» **Problems to solve**:
1. List the mainstream lenders that the history of low doc loans names as having tightened their lending policies for self-employed borrowers late last month.
2. Continue the history of low doc loans from where it stops.

THE HISTORY OF LOW DOCS
The flagship product for self-employed borrowers – the low doc loan – was first introduced by the non-bank sector to target cashed-up businesses or businesses that could not provide adequate financial documentation to satisfy the banks that they had the capacity to service a loan.
Back in the early days, low doc loans were offered at a premium of as much as 2 per cent above full doc rates. There were also more conservative LVRs, as low as 60-70 per cent around eight years ago.
In subsequent years, rates fell to near parity with full doc loans and LVRs soared to as high as 95 per cent or more.
But the wheels came off low doc lending when the global financial crisis hit. Funding dried up, banks
re-thought their loan portfolios and the reckless lending practices of our American cousins made low doc lending a riskier and unappealing proposition.
Research by Genworth Financial revealed a dramatic decline in the number of low doc loans issued in the last 12 months, from 24 per cent in August 2008 to 8 per cent the same time this year.
And self-employed borrowers have suffered as a result.
Late last month, the last remaining mainstream low doc lenders – Westpac, St. George and RAMS – all tightened their lending policies for self-employed borrowers.
Each now requires low doc loan applications to be supported by at least one year’s worth of Business Activity Statements (BAS), with the most recent statement no more than three months old as at the date of application.
Genworth Financial chief risk officer Paul Caputo says self-employed borrowers account for 12 to 15 per cent of the company’s business, a significant decline from two or three years ago.

» **Records supplied**:
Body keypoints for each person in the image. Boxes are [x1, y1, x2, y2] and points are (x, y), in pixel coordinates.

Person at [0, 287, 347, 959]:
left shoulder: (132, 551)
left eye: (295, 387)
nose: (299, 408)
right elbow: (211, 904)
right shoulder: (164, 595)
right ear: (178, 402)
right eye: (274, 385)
* * *
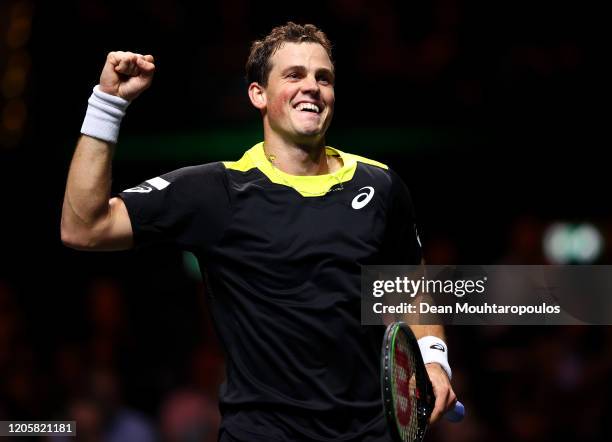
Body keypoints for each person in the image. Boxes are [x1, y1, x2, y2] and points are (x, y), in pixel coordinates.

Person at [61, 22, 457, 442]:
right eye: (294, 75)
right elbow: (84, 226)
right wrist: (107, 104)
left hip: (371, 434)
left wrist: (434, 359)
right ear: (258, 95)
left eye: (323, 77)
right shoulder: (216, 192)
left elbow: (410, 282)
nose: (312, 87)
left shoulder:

» **Task-by-task outputs**:
1. Westpac, St. George, RAMS

2.
“We attribute the drop …. to the changes we made to our documentation requirements,” says Mr Caputo.
Genworth now requires all low doc loan applicants to provide a BAS for the past 12 months, which allows the company to “track the quality of the business and the borrower’s ability to service the loan,” Mr Caputo says.
A NEW DAWN
Better Mortgage Management managing director Murray Cowan heralds the banks’ retreat from low doc lending as good news for non-bank lenders.
“Many lenders have moved into line with changes from the major mortgage insurers who have looked to limit their risks not only on low doc loans but all types of loans,” he says.
“As major lenders have continued to make low doc loans harder to obtain, we have recorded a steady increase in enquiries from the self-employed sector.”
QBE LMI is one mortgage insurer that has tightened up its low doc lending requirements over the past 12 months, resulting in a decline in the number of low doc loans being originated.
Despite this, QBE LMI chief executive officer Ian Graham says there are still plenty of opportunities for brokers in the self-employed sector.
“A natural partnership exists between brokers and self-employed borrowers,” says Mr Graham.
“Self-employed borrowers are very busy running their own businesses and as such, are more likely to go to a broker for assistance.”
Citibank’s head of distribution and marketing Peter Hayward says the bank has been encouraging its broker channel to ramp up their activity in the self-employed sector and is currently hosting “self-employed seminars” to help brokers re-learn the art of lending to this segment.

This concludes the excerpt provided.